For an instant, the only sound was the rattle and snap of rifle stocks being snugged against armored shoulders; in the next instant, the only sound was the lethal hum of a green lightsaber blade held forward at guard.
“Don’t shoot,” Luke said softly. “I’ve killed too many people already today.”
“Weapons down!” The speaker was a hard-looking woman with red hair, sporting a swelling bruise around her left eye. She stood with her left thumb hooked behind her blaster belt while her right hand dangled free and loose near the butt of a slim blaster in a quick-draw rig. “It’s the Jedi! He’s here to help!”
“Yes,” Luke said. “I am the Jedi. And I hope I can help.” That was true on enough different levels to make his stomach hurt—but on the other hand, this was the second time in a row that someone had decided not to mess with him based on who they assumed he was, which was a trend he hoped to encourage. “Where’s Han?”
“Han who?” Her right hand came up, but it came up empty. “Listen, we need you—we need your help. Shadowspawn’s got my—”
“No he doesn’t,” Nick wheezed from behind Luke.
“Nick?” Her eyes sparked and her voice had gone soft and breathless, and Luke could only wonder how he’d thought she was hard-looking; when she gazed past him at Nick, she looked like a Tatooine teenager on the way to her own star-seventeen dance at the Anchorhead community center. She brushed past Luke as if he weren’t even there and threw her arms around him. “Nick! I can’t believe it!”
“Hey, kid. Did you miss me?”
“Did I miss you?” She pulled his face down to hers and planted a kiss on his lips that would have opened the eyes of a dead man.
Luke cleared his throat. “I take it you two know each other?”
“Nick—” Her eyes were still shining when she came up for air, and her cheeks were wet, too. “You’re all right? How did you escape? What are you doing running around with a Jedi?”
“All right? Mostly.” Nick rubbed at the dried blood that crusted his shaven scalp and grimaced. “The running-with-Jedi business, well, we sort of rescued each other. As for escaping … um, you have noticed that the ship we’re on is stuck nose-first in the ground in the middle of a giant pitched battle, haven’t you?”
“Doesn’t matter,” she said, stroking his face. “We’ve got you—that’s all that matters.”
Nick lifted his own hand to tenderly touch her black eye. “Still haven’t learned to duck, huh?”

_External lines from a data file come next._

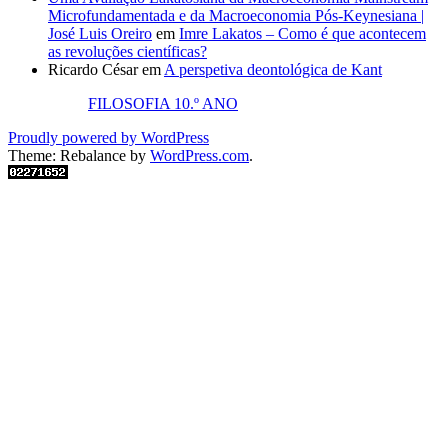
Microfundamentada e da Macroeconomia Pós-Keynesiana |
José Luis Oreiro
em
Imre Lakatos – Como é que acontecem
as revoluções científicas?
Ricardo César
em
A perspetiva deontológica de Kant
FILOSOFIA 10.º ANO
Proudly powered by WordPress
Theme: Rebalance by
WordPress.com
.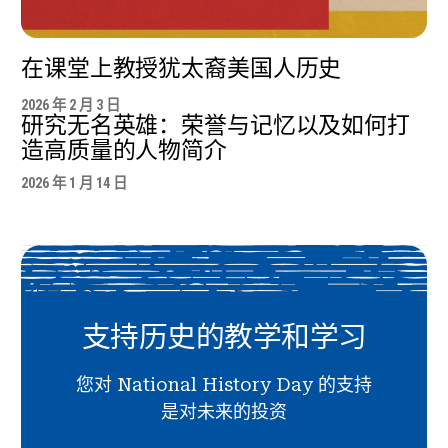
在课堂上教授犹太裔美国人历史
2026 年 2 月 3 日
研究无名英雄：荣誉与记忆以及如何打
造高质量的人物简介
2026 年 1 月 14 日
支持历史的教学和学习
您对 National History Day 的支持
是对未来的投资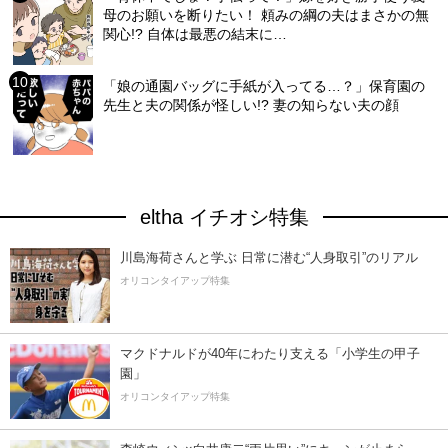
母のお願いを断りたい！ 頼みの綱の夫はまさかの無
関心!? 自体は最悪の結末に…
「娘の通園バッグに手紙が入ってる…？」保育園の
先生と夫の関係が怪しい!? 妻の知らない夫の顔
eltha イチオシ特集
川島海荷さんと学ぶ 日常に潜む“人身取引”のリアル
オリコンタイアップ特集
マクドナルドが40年にわたり支える「小学生の甲子
園」
オリコンタイアップ特集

“You oughta see the other—uh, guy.” She grinned at him. “Now all we have to do is find a place to hole up until the flares subside, and we can shake this rockball’s dust off our boots forever.”
“Um …” Luke said quietly. “No.”
She looked at him. “What?”
“We’re going back for Han.”
“Again: Han who?”
“Don’t.” Luke nodded generally around at the scorch marks and blaster scars that marred the hold’s interior walls, floor, and ceiling. “Are you going to tell me this is all from a slight weapons malfunction?”
Nick turned. “She’s not a pirate.”
“Is there another word for it?”
“Hey, this tub was abandoned when we found it—” the woman said.
“Try to remember who you’re lying to.” Luke sighed. “I know you didn’t kill them.